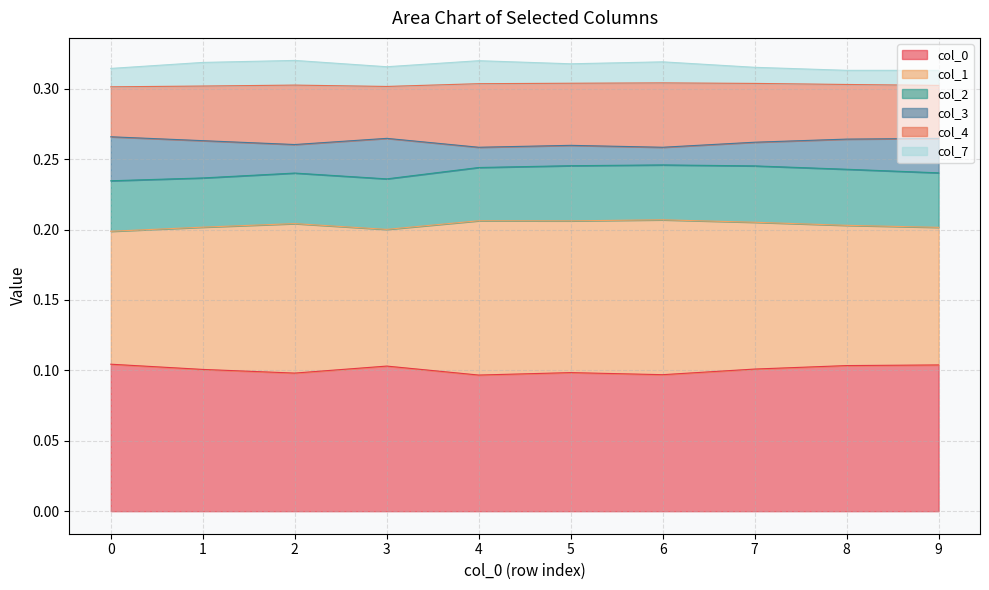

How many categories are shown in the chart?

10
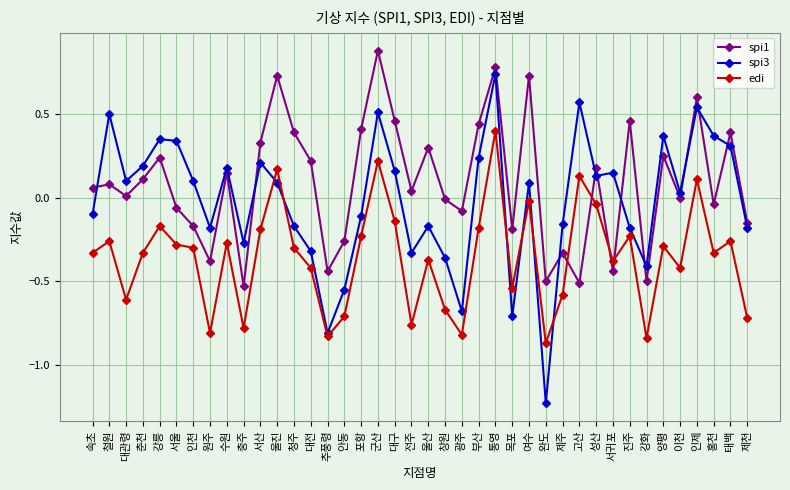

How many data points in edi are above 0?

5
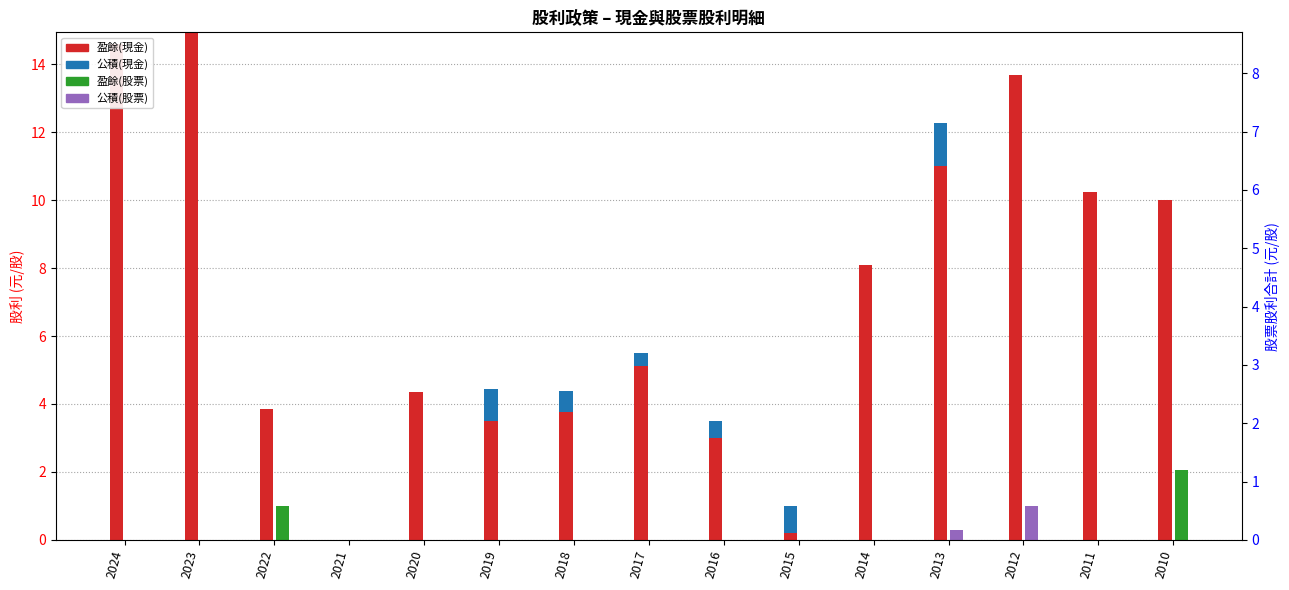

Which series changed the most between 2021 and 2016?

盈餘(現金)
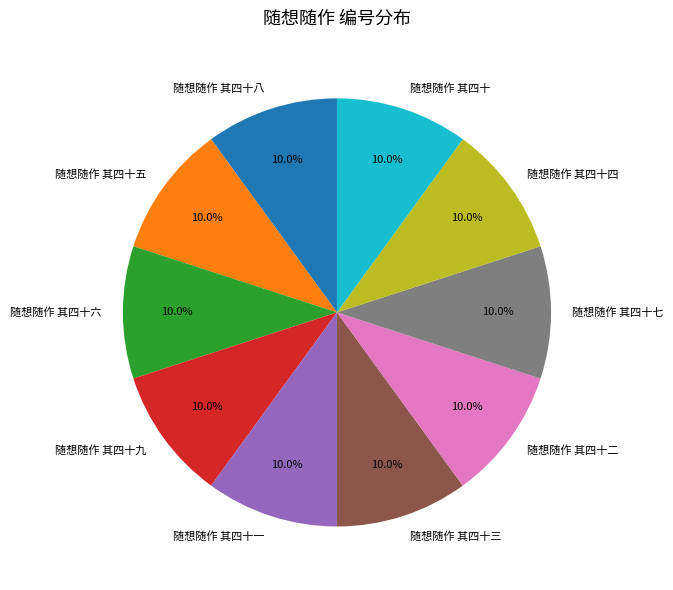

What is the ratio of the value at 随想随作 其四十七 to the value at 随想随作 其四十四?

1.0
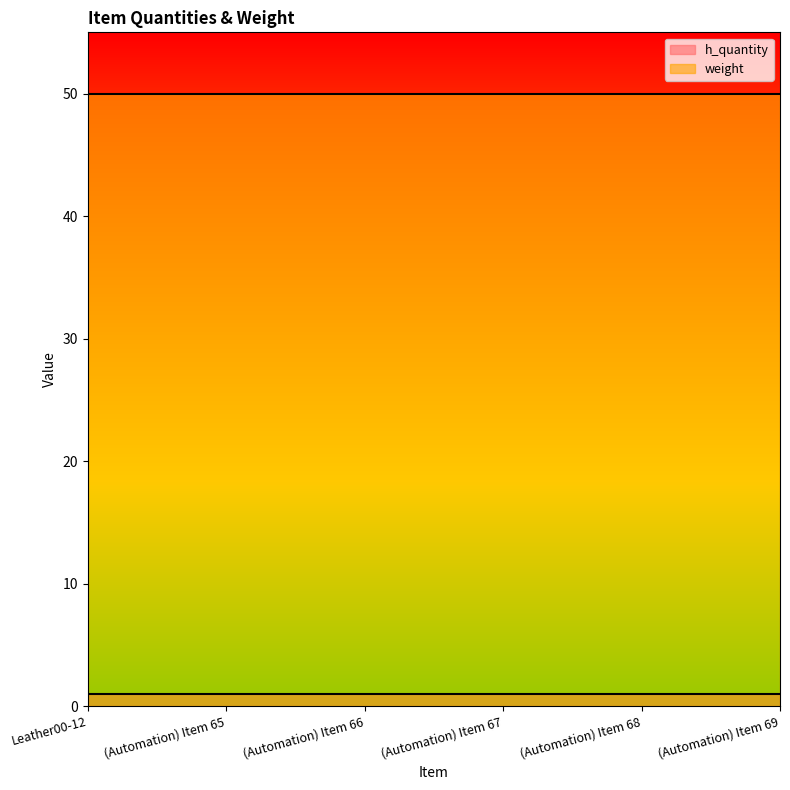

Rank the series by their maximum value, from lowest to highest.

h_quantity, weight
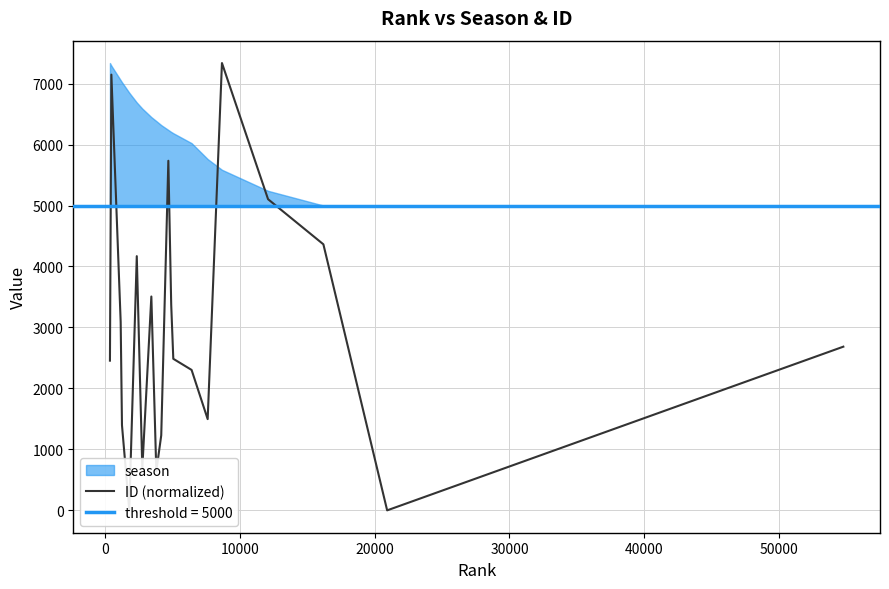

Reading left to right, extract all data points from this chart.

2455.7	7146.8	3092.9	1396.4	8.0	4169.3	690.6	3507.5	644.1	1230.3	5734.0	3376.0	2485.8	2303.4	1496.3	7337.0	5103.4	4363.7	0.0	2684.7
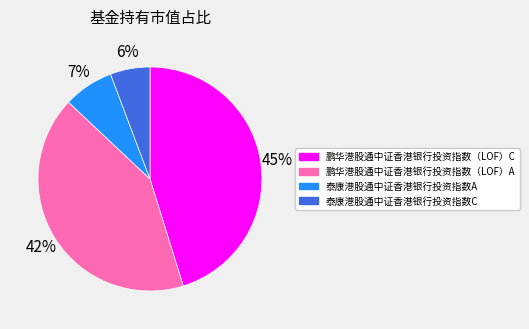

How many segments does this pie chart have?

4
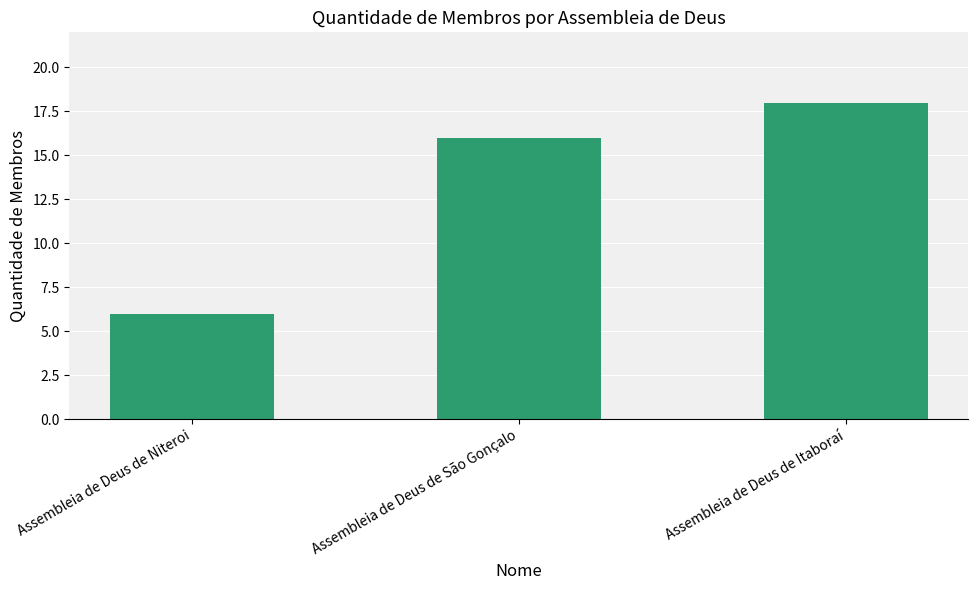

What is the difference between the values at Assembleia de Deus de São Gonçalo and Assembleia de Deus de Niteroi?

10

******************************

## Task
Quote the text of all the records above word for word, leaving the pictures out.

## Response for this exercise
How many categories are shown in the chart?

10

How many data points in edi are above 0?

5

Which series changed the most between 2021 and 2016?

盈餘(現金)

What is the ratio of the value at 随想随作 其四十七 to the value at 随想随作 其四十四?

1.0

Rank the series by their maximum value, from lowest to highest.

h_quantity, weight

Reading left to right, extract all data points from this chart.

2455.7	7146.8	3092.9	1396.4	8.0	4169.3	690.6	3507.5	644.1	1230.3	5734.0	3376.0	2485.8	2303.4	1496.3	7337.0	5103.4	4363.7	0.0	2684.7

How many segments does this pie chart have?

4

What is the difference between the values at Assembleia de Deus de São Gonçalo and Assembleia de Deus de Niteroi?

10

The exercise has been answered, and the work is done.